**WHAT YOU ARE ASKED TO DO**
Copy the material from its start through the line containing "REGARDING CAF FOR 4TH YEAR STUDENTS", switching "QUOTATIONS INVITED" to "TENDERS INVITED" and leaving all other text unchanged.

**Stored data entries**
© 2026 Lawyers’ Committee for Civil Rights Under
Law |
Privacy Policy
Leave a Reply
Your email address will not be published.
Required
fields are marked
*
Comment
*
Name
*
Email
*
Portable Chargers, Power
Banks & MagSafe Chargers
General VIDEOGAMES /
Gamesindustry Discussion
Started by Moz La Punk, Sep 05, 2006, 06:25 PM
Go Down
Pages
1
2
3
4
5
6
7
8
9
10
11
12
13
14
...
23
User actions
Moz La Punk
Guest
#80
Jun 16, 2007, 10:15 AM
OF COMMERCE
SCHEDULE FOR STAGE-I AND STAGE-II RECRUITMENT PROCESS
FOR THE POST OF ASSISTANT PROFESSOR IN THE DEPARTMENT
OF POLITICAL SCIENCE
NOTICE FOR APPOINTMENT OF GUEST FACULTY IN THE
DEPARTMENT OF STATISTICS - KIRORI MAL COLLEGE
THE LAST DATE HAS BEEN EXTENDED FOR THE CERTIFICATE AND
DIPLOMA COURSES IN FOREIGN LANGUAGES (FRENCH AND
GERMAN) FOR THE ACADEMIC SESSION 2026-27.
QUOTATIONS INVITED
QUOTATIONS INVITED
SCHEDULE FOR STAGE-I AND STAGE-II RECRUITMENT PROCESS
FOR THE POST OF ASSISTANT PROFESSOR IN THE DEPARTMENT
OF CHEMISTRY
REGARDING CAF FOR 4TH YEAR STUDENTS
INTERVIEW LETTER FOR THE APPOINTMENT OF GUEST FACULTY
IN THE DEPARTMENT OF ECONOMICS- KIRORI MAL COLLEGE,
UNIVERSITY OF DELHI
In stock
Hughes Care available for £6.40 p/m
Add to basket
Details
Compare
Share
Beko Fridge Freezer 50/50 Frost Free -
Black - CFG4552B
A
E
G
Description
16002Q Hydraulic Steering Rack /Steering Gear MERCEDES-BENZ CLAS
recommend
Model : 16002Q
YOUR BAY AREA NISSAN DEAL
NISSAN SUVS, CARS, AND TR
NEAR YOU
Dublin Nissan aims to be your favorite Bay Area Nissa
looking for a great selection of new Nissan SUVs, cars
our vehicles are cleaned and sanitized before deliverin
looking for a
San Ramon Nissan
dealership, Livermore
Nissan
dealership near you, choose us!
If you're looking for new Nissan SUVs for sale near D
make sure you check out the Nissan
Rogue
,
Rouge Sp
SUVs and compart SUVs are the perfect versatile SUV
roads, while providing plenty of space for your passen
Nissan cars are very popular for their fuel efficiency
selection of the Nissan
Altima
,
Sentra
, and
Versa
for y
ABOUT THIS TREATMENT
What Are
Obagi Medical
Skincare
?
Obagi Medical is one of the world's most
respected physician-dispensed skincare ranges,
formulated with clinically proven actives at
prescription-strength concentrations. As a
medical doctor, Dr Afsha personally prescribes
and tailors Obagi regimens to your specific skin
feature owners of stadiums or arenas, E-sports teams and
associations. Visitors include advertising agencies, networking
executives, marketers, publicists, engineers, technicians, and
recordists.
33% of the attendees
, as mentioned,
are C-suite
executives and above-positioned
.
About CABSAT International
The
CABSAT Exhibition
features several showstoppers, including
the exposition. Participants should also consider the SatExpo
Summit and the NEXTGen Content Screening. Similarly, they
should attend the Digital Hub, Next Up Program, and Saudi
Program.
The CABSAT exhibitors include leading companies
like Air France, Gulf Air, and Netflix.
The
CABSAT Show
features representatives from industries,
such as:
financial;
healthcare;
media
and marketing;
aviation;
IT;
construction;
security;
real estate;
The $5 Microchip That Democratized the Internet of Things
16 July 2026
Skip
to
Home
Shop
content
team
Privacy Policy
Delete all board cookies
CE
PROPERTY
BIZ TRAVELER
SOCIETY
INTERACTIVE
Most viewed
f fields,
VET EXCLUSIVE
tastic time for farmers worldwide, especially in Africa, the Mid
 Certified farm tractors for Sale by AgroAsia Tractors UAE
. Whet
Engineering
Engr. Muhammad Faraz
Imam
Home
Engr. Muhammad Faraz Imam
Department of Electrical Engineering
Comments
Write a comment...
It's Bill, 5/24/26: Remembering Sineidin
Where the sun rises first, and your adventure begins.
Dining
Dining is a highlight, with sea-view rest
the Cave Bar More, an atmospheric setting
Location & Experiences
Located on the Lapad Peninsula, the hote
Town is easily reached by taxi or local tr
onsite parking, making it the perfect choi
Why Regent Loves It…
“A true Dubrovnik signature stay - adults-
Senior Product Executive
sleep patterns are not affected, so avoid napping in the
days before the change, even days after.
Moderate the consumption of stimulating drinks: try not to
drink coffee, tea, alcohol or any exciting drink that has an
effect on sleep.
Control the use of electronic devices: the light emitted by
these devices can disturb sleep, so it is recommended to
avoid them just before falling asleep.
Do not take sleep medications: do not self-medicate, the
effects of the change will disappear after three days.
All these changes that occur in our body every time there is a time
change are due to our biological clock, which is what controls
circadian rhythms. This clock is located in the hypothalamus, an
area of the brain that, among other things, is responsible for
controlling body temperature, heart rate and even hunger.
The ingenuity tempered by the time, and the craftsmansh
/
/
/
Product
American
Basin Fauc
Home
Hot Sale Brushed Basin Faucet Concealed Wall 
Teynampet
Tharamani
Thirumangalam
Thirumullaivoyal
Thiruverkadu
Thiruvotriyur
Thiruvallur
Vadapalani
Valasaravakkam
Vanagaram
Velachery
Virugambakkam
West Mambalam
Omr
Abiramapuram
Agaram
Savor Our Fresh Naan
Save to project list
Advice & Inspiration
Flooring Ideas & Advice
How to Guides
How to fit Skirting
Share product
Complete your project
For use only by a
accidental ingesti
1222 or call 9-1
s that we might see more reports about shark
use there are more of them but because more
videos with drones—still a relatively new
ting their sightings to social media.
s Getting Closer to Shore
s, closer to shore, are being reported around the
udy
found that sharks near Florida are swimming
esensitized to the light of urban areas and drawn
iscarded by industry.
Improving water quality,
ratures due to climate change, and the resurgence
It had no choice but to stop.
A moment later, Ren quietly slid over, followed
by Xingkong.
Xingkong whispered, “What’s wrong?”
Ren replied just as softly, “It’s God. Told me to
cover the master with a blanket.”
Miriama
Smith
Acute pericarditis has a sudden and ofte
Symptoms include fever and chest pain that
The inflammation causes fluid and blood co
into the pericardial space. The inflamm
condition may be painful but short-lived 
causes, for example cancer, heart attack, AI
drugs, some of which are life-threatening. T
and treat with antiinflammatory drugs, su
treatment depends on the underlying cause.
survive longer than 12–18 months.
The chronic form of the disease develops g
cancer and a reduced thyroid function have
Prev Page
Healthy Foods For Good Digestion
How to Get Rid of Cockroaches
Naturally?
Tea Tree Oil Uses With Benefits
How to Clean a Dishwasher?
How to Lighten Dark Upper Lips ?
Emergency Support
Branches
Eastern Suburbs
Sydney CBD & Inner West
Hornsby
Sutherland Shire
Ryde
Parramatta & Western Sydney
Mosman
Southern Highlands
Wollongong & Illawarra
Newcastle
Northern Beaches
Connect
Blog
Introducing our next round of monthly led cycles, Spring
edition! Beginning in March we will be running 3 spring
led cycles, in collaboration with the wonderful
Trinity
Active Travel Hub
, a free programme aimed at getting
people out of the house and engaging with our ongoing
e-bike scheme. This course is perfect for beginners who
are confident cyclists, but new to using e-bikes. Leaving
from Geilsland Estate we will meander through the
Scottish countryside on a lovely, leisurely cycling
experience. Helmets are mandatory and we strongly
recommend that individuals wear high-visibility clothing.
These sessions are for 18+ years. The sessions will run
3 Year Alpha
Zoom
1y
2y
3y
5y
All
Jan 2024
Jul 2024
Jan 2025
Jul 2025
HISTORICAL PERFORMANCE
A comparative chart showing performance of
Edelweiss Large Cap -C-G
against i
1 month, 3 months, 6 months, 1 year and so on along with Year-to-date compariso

**WRITTEN SOLUTION**
© 2026 Lawyers’ Committee for Civil Rights Under
Law |
Privacy Policy
Leave a Reply
Your email address will not be published.
Required
fields are marked
*
Comment
*
Name
*
Email
*
Portable Chargers, Power
Banks & MagSafe Chargers
General VIDEOGAMES /
Gamesindustry Discussion
Started by Moz La Punk, Sep 05, 2006, 06:25 PM
Go Down
Pages
1
2
3
4
5
6
7
8
9
10
11
12
13
14
...
23
User actions
Moz La Punk
Guest
#80
Jun 16, 2007, 10:15 AM
OF COMMERCE
SCHEDULE FOR STAGE-I AND STAGE-II RECRUITMENT PROCESS
FOR THE POST OF ASSISTANT PROFESSOR IN THE DEPARTMENT
OF POLITICAL SCIENCE
NOTICE FOR APPOINTMENT OF GUEST FACULTY IN THE
DEPARTMENT OF STATISTICS - KIRORI MAL COLLEGE
THE LAST DATE HAS BEEN EXTENDED FOR THE CERTIFICATE AND
DIPLOMA COURSES IN FOREIGN LANGUAGES (FRENCH AND
GERMAN) FOR THE ACADEMIC SESSION 2026-27.
TENDERS INVITED
TENDERS INVITED
SCHEDULE FOR STAGE-I AND STAGE-II RECRUITMENT PROCESS
FOR THE POST OF ASSISTANT PROFESSOR IN THE DEPARTMENT
OF CHEMISTRY
REGARDING CAF FOR 4TH YEAR STUDENTS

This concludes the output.